Instructions for the task: In the records below, find each line containing the word "down" and copy it.

Dataset entries:
%%

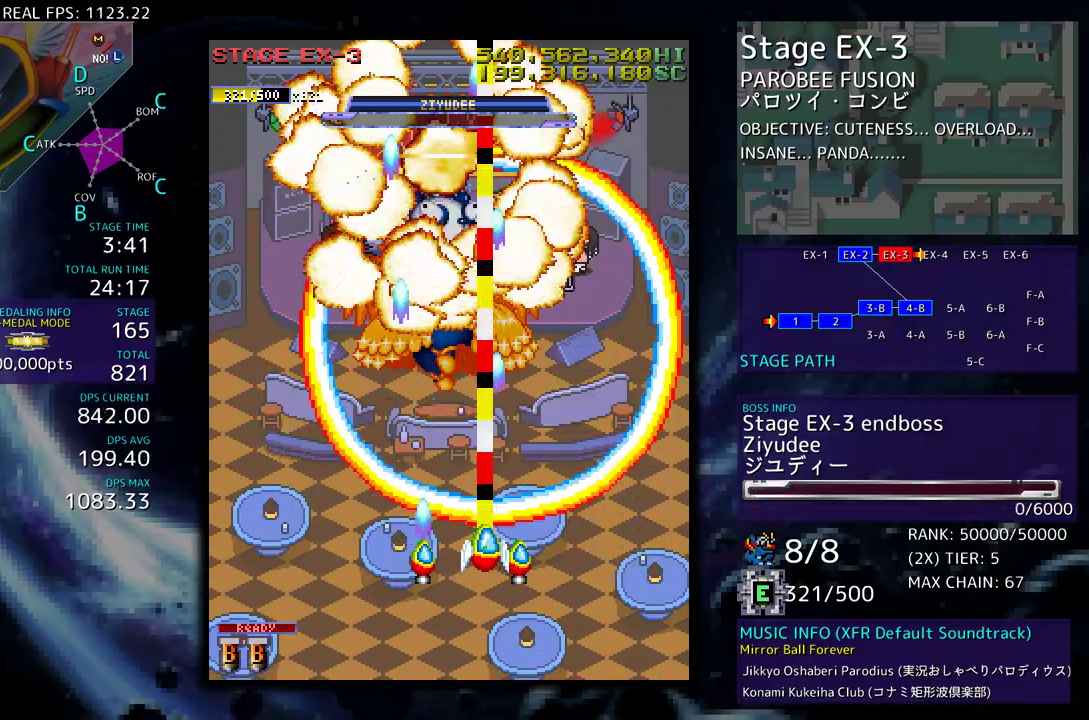
{"buttons": ["DPAD_LEFT"], "events": [[267, "DPAD_DOWN", "down"], [350, "DPAD_LEFT", "down"], [400, "DPAD_DOWN", "up"]]}
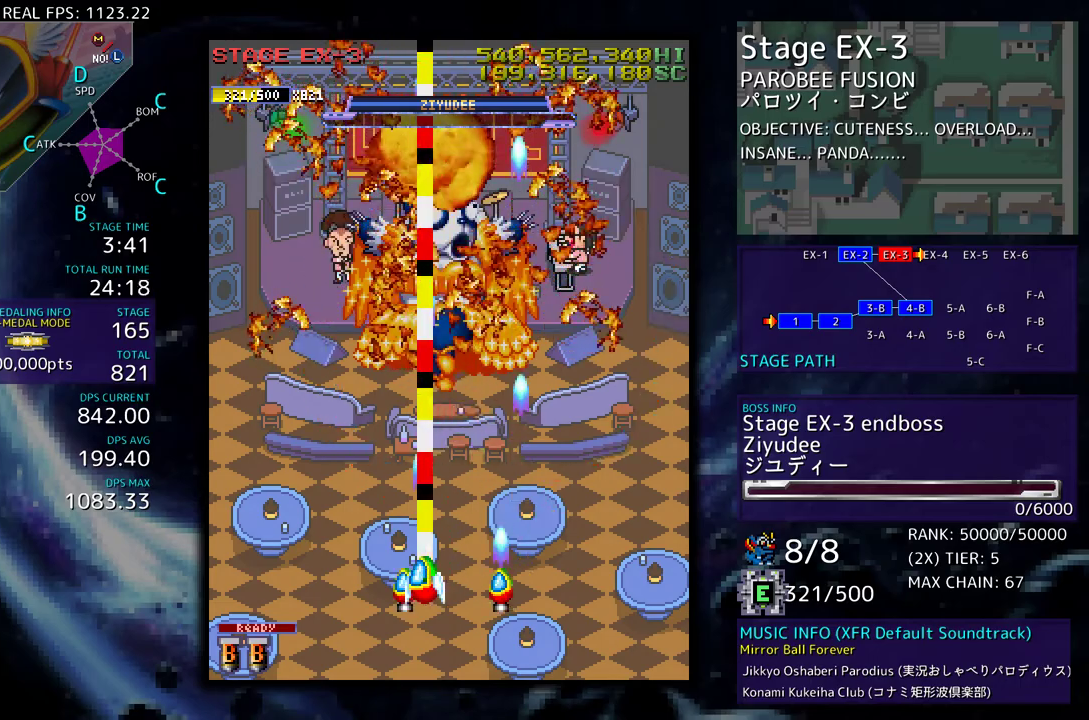
{"buttons": [], "events": [[100, "DPAD_LEFT", "up"]]}
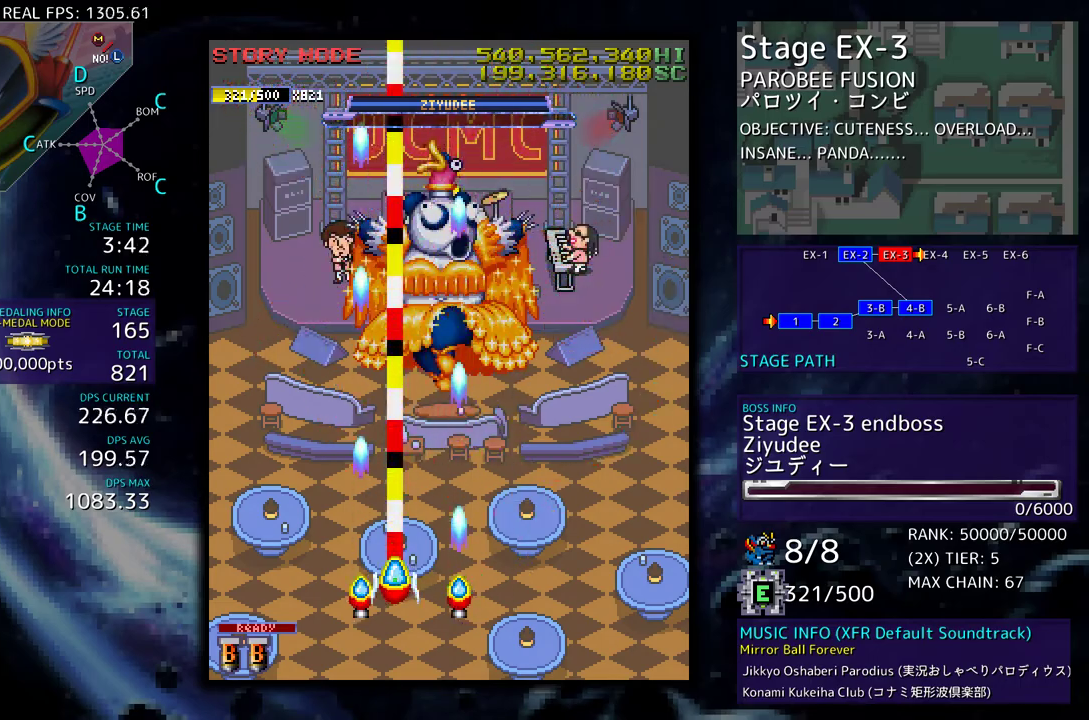
{"buttons": [], "events": [[33, "DPAD_RIGHT", "down"], [200, "DPAD_RIGHT", "up"]]}
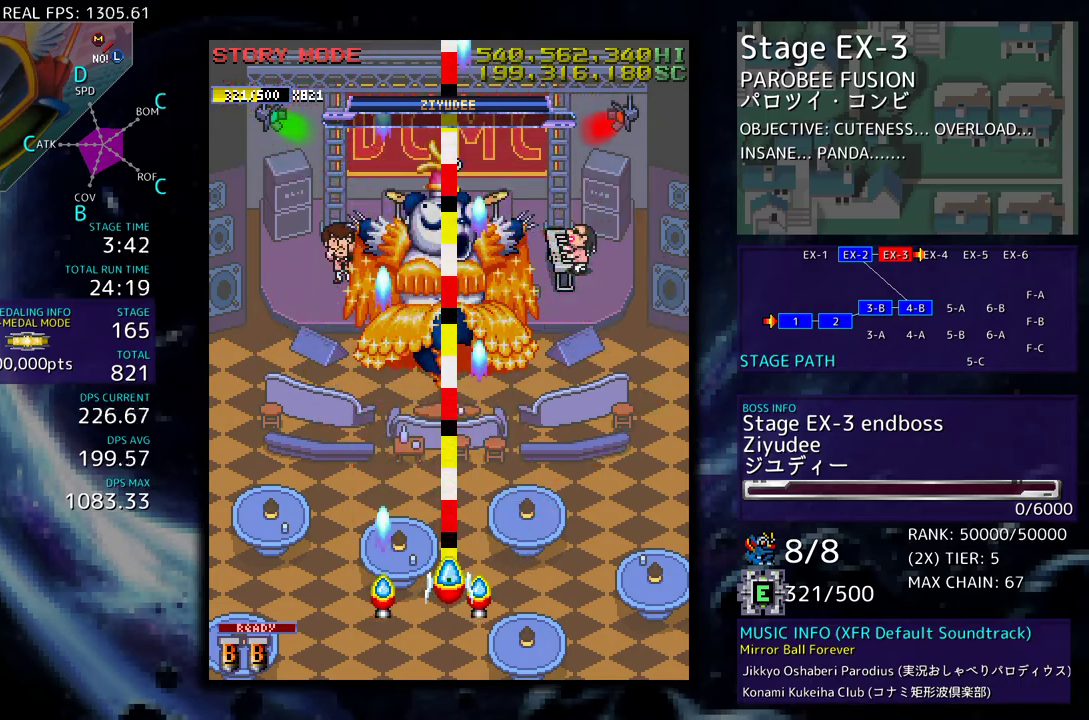
{"buttons": [], "events": [[217, "DPAD_DOWN", "down"], [483, "DPAD_DOWN", "up"]]}
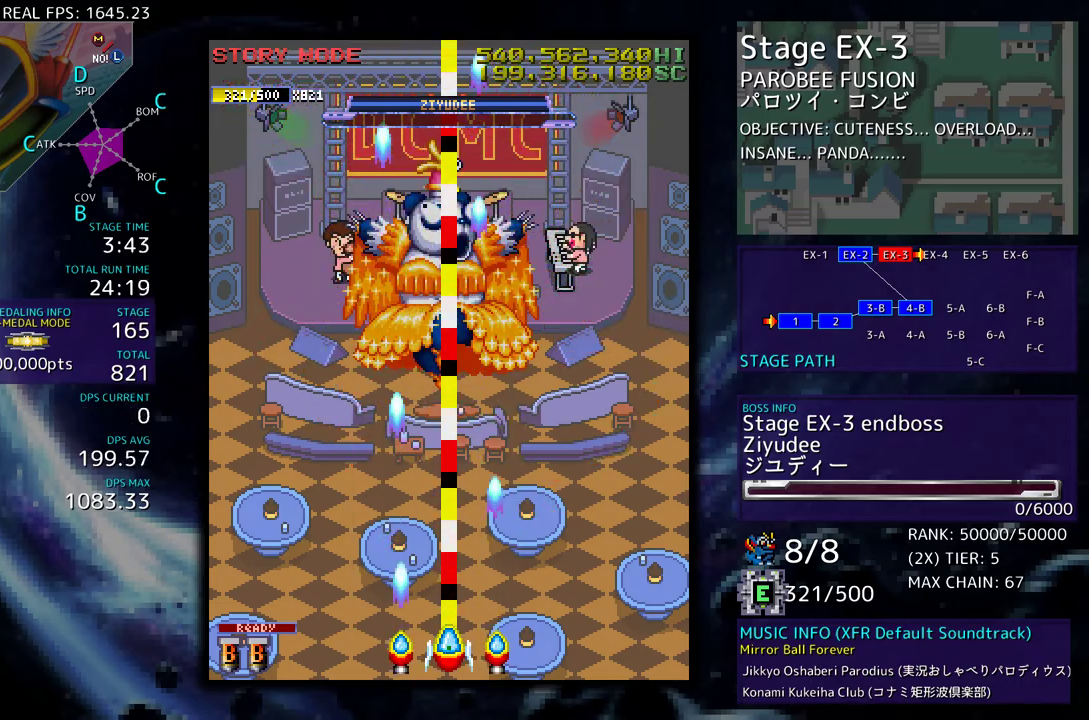
{"buttons": [], "events": []}
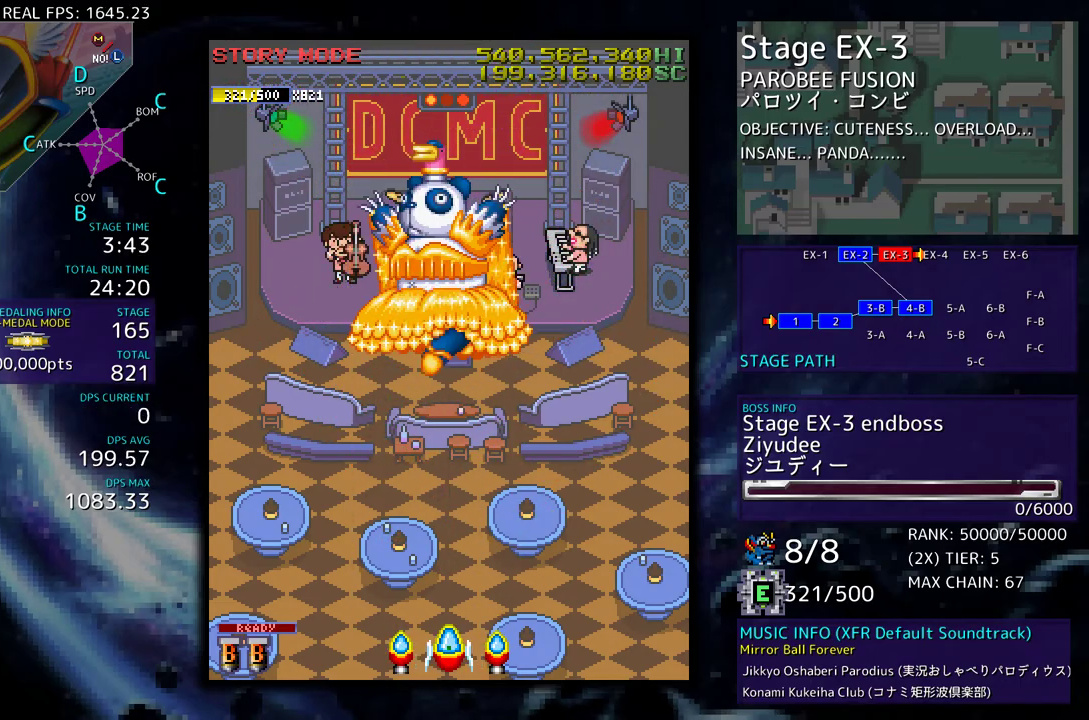
{"buttons": [], "events": []}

%%

Exercise response:
{"buttons": ["DPAD_LEFT"], "events": [[267, "DPAD_DOWN", "down"], [350, "DPAD_LEFT", "down"], [400, "DPAD_DOWN", "up"]]}
{"buttons": [], "events": [[33, "DPAD_RIGHT", "down"], [200, "DPAD_RIGHT", "up"]]}
{"buttons": [], "events": [[217, "DPAD_DOWN", "down"], [483, "DPAD_DOWN", "up"]]}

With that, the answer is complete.